Cardiovascular disease (CVD) is the leading cause of death in the United States, with a healthcare cost of nearly $300 billion per year. Optimal CVD management requires patient self-management and adherence to potentially complex medication regimens. Patients need information and support to achieve this. Mobile health (mHealth) is a promising strategy for providing individualized patient support between provider visits. Greater involvement of pharmacists has been shown to improve provision of evidence-based care and to improve medication adherence. Additionally, research from integrated health care systems suggests that risks can be better controlled and treatment strategies for CVD can be improved by using a centralized cardiovascular risk service (CVRS) managed by pharmacists.

This project evaluated the impact of two applications (apps), one mobile and one web-based, on patient engagement in a CVRS for improving CVD management. Users of both apps had the capability to add and edit personal health data including blood pressure, blood sugar, and cholesterol, in addition to maintaining a current medication list. Users also had the ability to communicate with study pharmacists, who provided consultations and recommendations. While both the mobile and web apps offered the same core functions, the mobile app offered the ability to use some features when offline, sent reminders to users who started but did not complete enrollment forms, and reminded participants to submit their health assessments.

The specific aims of the project were as follows:

  • To implement user-centered design methods to partner with mHealth technology users in the design of a mobile app for disseminating a pharmacist-managed evidence-based CVRS into practice. 
  • To examine the feasibility of mHealth technology to disseminate evidence-based risk reduction guidelines in a randomized controlled trial (RCT) among diverse primary care offices. 

Researchers recruited adults over the age of 55 with cardiovascular risks for a focus group session to obtain design guidelines and test prototypes. App features were prioritized for development to best support patient interaction with a study pharmacist. Participants were then assigned to an RCT to test the final version of the mobile and web apps, compared with the web app alone, in a 4-month trial.
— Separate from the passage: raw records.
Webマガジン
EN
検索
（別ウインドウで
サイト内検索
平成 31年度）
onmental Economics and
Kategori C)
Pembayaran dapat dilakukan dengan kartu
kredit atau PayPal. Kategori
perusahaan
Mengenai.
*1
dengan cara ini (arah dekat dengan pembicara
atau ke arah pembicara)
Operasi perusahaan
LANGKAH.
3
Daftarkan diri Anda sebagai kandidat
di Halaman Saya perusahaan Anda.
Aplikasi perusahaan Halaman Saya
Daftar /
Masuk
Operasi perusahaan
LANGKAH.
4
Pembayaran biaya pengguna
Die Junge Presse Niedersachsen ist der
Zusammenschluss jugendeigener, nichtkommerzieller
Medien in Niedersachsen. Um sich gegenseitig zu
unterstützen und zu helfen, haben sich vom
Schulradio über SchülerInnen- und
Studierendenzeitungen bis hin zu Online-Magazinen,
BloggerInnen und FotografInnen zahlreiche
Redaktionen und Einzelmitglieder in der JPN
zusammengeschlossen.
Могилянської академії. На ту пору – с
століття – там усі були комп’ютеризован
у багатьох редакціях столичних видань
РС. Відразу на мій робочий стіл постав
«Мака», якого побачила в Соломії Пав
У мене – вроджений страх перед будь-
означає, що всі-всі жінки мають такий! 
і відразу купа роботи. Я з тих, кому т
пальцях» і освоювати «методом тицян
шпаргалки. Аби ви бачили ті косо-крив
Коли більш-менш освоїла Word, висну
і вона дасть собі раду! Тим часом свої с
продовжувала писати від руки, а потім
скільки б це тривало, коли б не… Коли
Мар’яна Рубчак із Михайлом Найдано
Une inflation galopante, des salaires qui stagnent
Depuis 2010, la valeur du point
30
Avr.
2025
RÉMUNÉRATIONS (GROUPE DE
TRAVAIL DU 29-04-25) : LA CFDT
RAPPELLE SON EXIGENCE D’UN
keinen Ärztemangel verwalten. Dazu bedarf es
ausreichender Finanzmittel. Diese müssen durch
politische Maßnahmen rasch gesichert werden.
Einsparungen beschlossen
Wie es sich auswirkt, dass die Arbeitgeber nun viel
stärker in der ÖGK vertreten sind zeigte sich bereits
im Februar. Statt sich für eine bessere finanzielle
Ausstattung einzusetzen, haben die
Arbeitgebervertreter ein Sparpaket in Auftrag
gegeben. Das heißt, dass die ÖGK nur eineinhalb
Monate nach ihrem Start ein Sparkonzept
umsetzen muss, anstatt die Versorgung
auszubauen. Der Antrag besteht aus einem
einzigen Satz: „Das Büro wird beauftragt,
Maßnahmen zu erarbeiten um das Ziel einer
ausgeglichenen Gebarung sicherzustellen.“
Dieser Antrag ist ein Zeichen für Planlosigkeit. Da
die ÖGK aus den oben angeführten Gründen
Researchers found that the in-app health assessment was used by 89 percent of patients, health data was entered by 74 percent of patients, and pharmacist messaging was used by 81 percent of patients. The mean number of unique days of system interaction was 9.7 in the intervention group and 8.8 in the control group. Participants in the intervention group contacted the study pharmacists on a mean of 4.8 days with a mean number of 6.2 messages, compared with 3.1 days and 5.1 messages in the control group. There were no significant differences between the intervention and control groups, with a potential explanation being that both groups had access to the study pharmacists and the same core app functionality.